Palermo is a catchall for a rather nebulous and large chunk of northern Buenos Aires. It encompasses Palermo proper with its park system, Palermo Chico, Palermo Viejo, which is further divided into Palermo Soho and Palermo Hollywood, and Las Canitas, which is just to the side of the city's world-famous polo field.
Palermo proper is a neighborhood of parks filled with magnolias, pines, palms, and willows, where families picnic on weekends and couples stroll at sunset. Designed by French architect Charles Thays, the parks take their inspiration from London's Hyde Park and Paris's Bois de Boulogne. The prized attractions are the Zoological, Parque Tres Febrero, the Japanese Garden and Jardin Botanico.

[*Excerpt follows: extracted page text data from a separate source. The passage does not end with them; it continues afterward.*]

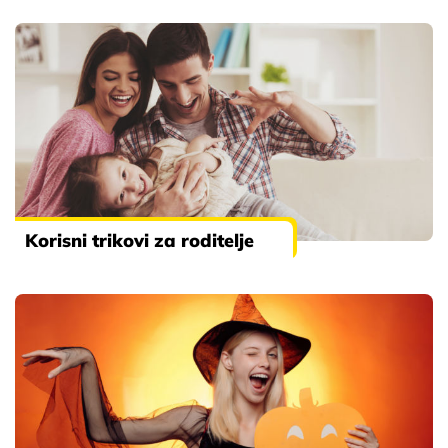
Korisni trikovi za roditelje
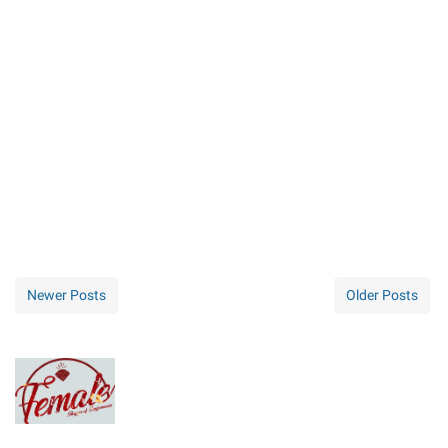
Newer Posts
Older Posts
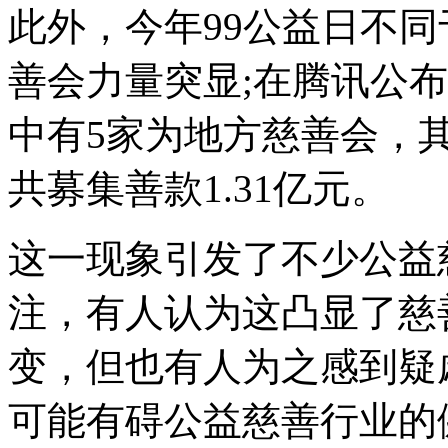
此外，今年99公益日不
善会力量突显;在腾讯公
中有5家为地方慈善会，
共募集善款1.31亿元。
这一现象引发了不少公益
注，有人认为这凸显了慈
变，但也有人为之感到疑
可能有碍公益慈善行业的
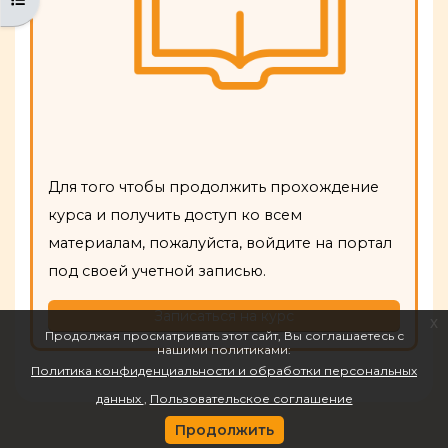
Для того чтобы продолжить прохождение
курса и получить доступ ко всем
материалам, пожалуйста, войдите на портал
под своей учетной записью.
Записаться на курс
x
Продолжая просматривать этот сайт, Вы соглашаетесь с
нашими политиками:
Политика конфиденциальности и обработки персональных
данных
Пользовательское соглашение
Продолжить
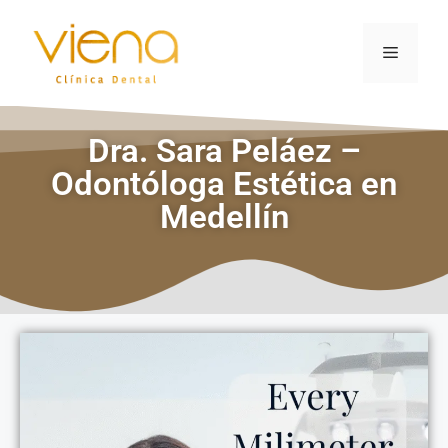
Dra. Sara Peláez –
Odontóloga Estética en
Medellín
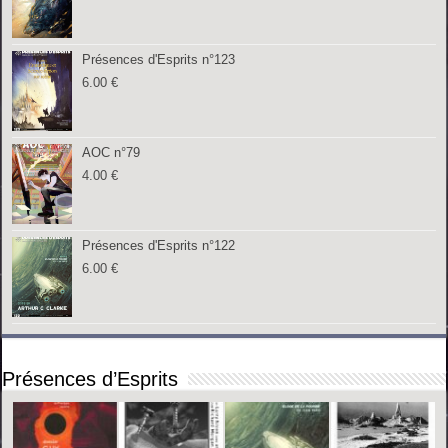
Présences d'Esprits n°123
6.00
€
AOC n°79
4.00
€
Présences d'Esprits n°122
6.00
€
Présences d’Esprits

There's plenty more for the art lover with the array of statues (often commemorating military heroes) and fountains. The high-rise apartments along Avenida del Libertador strike a contrast to much of the rest of the city. There are pockets of buildings that more closely resemble what you'd expect, Criollo-style or Art Deco-era flourishes, but the towering penthouse condos grab the attention with their even lines and symmetry.
I also had the chance to meander through Palermo Chico a bit. It's a pretty exclusive neighborhood of elegant mansions south of Libertador, with prices that were seemingly unaffected by the peso crisis. Other than the beauty of the homes and a few embassy buildings, this small set of streets tucked behind the MALBA (its acclaimed modern art museum) has little interest to most that don't live there. Alas, I'm a sucker for wandering. I couldn't help but take my time and, that I got to view this part of town in the springtime, made it all the sweeter as the colors were on full display.